Nothing outside the range is wanted. Repeat exactly the lines below from the one with "Keywords Policy evaluation" through the one with "If, however, as".

====== Available data

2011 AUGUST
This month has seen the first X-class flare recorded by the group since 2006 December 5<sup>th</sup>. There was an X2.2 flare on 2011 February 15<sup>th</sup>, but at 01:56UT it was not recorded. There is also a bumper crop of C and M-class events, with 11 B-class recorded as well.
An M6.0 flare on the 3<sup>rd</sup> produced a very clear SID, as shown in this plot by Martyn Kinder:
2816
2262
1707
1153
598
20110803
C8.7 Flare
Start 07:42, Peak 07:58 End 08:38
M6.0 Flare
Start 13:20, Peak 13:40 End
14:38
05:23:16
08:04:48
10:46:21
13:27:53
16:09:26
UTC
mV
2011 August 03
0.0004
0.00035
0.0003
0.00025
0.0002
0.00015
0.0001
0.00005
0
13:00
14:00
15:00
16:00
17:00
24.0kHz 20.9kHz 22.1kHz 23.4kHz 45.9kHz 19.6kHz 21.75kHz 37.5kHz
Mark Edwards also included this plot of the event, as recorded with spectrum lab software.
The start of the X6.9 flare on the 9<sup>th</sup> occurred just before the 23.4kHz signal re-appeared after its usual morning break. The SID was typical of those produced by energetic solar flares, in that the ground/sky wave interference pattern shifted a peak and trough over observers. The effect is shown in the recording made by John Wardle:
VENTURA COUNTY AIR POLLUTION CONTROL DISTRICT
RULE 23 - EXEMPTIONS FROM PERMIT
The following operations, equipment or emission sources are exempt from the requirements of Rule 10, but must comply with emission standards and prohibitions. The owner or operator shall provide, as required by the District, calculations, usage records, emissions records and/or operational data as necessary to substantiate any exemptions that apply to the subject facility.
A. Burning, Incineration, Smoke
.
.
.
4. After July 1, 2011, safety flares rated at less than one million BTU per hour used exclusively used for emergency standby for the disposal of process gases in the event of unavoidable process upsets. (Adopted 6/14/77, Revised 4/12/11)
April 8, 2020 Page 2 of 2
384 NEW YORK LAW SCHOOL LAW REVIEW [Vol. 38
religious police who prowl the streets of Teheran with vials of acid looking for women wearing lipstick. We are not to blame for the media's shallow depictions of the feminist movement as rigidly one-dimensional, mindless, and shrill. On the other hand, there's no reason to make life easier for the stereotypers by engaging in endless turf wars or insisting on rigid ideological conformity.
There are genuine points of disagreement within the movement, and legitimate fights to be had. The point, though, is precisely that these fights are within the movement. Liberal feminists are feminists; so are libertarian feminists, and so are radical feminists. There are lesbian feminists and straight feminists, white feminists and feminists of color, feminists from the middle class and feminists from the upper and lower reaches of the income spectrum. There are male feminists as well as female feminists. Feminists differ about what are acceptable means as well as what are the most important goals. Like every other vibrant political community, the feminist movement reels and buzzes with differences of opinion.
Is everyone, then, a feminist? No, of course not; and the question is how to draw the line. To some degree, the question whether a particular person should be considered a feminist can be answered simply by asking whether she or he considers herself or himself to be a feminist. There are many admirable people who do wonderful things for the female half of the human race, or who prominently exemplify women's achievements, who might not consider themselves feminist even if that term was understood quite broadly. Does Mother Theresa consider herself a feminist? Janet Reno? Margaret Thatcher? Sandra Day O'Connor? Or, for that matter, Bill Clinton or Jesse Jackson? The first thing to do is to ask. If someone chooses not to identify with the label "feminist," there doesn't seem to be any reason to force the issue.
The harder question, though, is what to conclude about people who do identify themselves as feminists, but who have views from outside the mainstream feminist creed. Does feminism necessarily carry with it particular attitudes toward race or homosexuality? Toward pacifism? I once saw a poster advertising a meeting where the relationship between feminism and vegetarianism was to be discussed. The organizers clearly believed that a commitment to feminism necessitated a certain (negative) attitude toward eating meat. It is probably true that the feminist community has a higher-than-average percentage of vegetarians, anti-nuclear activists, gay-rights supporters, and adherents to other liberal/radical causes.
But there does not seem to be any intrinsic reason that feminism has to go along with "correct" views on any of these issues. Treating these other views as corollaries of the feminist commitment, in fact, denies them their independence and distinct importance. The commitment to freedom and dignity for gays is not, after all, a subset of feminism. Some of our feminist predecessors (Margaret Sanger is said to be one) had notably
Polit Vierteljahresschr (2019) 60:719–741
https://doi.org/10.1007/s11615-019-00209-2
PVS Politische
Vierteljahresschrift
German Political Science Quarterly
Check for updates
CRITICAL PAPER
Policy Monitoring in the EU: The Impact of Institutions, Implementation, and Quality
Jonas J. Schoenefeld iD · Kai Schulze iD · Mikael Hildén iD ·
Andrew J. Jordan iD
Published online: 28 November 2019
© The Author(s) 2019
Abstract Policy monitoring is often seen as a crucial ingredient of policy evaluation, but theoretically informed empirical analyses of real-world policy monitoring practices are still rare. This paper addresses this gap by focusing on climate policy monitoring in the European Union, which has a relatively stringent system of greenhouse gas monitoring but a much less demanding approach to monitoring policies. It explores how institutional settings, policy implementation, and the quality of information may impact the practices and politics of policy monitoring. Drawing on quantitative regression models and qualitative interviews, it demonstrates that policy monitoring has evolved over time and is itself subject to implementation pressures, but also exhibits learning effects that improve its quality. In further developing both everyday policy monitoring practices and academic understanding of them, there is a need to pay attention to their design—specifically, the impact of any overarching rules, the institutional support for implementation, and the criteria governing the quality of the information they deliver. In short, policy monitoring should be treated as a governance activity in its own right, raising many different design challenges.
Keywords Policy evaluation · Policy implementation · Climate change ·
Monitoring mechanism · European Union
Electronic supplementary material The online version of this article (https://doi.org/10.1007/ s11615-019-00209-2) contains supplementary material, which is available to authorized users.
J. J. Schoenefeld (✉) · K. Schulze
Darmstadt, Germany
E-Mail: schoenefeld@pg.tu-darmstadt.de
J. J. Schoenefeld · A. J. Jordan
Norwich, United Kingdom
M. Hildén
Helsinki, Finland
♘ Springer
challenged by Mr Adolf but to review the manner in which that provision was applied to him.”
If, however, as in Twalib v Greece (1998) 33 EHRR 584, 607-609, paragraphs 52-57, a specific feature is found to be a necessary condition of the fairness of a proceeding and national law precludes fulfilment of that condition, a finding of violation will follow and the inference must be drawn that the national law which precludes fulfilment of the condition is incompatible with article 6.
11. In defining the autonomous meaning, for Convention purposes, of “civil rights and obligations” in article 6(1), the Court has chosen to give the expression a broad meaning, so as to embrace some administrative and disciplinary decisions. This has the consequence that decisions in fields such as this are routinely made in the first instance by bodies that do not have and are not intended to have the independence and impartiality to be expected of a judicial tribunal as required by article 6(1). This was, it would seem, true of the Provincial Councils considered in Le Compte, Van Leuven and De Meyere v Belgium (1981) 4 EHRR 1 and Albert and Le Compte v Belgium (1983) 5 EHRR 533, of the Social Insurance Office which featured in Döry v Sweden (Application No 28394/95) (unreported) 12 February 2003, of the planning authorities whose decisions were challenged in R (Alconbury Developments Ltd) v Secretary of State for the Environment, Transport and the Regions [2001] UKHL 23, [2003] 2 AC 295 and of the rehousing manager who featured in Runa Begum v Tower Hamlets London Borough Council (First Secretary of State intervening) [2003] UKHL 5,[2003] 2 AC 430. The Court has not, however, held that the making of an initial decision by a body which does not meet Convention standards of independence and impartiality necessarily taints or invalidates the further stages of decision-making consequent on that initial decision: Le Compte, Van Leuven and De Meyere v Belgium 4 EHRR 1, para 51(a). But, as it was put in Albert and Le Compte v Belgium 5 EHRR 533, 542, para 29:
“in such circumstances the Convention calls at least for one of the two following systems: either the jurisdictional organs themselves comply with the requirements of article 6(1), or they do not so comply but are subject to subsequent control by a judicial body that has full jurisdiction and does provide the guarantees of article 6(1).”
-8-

============

• _Task solution_
Keywords Policy evaluation · Policy implementation · Climate change ·
Monitoring mechanism · European Union
Electronic supplementary material The online version of this article (https://doi.org/10.1007/ s11615-019-00209-2) contains supplementary material, which is available to authorized users.
J. J. Schoenefeld (✉) · K. Schulze
Darmstadt, Germany
E-Mail: schoenefeld@pg.tu-darmstadt.de
J. J. Schoenefeld · A. J. Jordan
Norwich, United Kingdom
M. Hildén
Helsinki, Finland
♘ Springer
challenged by Mr Adolf but to review the manner in which that provision was applied to him.”
If, however, as in Twalib v Greece (1998) 33 EHRR 584, 607-609, paragraphs 52-57, a specific feature is found to be a necessary condition of the fairness of a proceeding and national law precludes fulfilment of that condition, a finding of violation will follow and the inference must be drawn that the national law which precludes fulfilment of the condition is incompatible with article 6.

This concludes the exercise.